» The input

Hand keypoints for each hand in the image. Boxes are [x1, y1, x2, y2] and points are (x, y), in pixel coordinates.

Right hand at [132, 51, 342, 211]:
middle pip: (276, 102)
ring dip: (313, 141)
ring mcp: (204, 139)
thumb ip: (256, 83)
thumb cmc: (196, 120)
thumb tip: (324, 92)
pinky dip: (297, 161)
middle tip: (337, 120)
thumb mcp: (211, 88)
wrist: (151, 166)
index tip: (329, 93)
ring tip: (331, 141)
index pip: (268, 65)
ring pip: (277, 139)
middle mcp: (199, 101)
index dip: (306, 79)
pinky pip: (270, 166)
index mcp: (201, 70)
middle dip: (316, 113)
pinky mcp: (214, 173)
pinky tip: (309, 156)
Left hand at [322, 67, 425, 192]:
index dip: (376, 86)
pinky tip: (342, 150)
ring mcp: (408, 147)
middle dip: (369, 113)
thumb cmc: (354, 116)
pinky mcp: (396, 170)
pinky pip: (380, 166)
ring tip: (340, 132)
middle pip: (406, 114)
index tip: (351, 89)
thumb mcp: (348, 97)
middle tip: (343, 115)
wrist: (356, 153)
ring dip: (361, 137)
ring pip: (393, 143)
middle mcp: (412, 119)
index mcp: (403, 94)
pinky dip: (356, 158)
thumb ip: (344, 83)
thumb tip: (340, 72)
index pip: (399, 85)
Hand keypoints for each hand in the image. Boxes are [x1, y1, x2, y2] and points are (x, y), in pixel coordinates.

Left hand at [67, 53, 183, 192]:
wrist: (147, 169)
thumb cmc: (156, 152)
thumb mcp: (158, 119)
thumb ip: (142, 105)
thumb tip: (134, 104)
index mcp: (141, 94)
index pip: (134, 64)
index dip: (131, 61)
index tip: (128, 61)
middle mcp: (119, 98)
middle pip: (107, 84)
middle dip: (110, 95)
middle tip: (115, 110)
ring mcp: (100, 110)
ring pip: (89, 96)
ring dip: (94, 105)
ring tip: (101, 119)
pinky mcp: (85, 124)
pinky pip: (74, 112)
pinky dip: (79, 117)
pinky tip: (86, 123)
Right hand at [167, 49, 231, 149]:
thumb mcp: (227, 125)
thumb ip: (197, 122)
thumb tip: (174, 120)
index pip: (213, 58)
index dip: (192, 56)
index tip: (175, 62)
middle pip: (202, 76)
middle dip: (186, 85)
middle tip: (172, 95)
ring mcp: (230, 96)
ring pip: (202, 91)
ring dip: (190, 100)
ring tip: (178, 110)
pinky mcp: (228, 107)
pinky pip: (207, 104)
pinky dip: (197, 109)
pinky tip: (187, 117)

» Task statement
The stretch of entries above that starts with the line containing "pinky dip: (297, 161)" and goes on through the line containing "ring pip: (89, 96)" is to be transcribed exactly, and no other line is to be transcribed.

» Output
pinky dip: (297, 161)
middle tip: (337, 120)
thumb mcp: (211, 88)
wrist: (151, 166)
index tip: (329, 93)
ring tip: (331, 141)
index pip: (268, 65)
ring pip: (277, 139)
middle mcp: (199, 101)
index dip: (306, 79)
pinky pip: (270, 166)
index mcp: (201, 70)
middle dip: (316, 113)
pinky mcp: (214, 173)
pinky tip: (309, 156)
Left hand at [322, 67, 425, 192]:
index dip: (376, 86)
pinky tip: (342, 150)
ring mcp: (408, 147)
middle dip: (369, 113)
thumb cmc: (354, 116)
pinky mcp: (396, 170)
pinky pip: (380, 166)
ring tip: (340, 132)
middle pip: (406, 114)
index tip: (351, 89)
thumb mcp: (348, 97)
middle tip: (343, 115)
wrist: (356, 153)
ring dip: (361, 137)
ring pip: (393, 143)
middle mcp: (412, 119)
index mcp: (403, 94)
pinky dip: (356, 158)
thumb ip: (344, 83)
thumb tip: (340, 72)
index pip: (399, 85)
Hand keypoints for each hand in the image. Boxes are [x1, y1, x2, y2] and points are (x, y), in pixel coordinates.

Left hand at [67, 53, 183, 192]:
wrist: (147, 169)
thumb cmc: (156, 152)
thumb mcp: (158, 119)
thumb ip: (142, 105)
thumb tip: (134, 104)
index mcp: (141, 94)
index pip: (134, 64)
index dip: (131, 61)
index tip: (128, 61)
middle mcp: (119, 98)
middle pip: (107, 84)
middle dip: (110, 95)
middle tip: (115, 110)
ring mcp: (100, 110)
ring pip: (89, 96)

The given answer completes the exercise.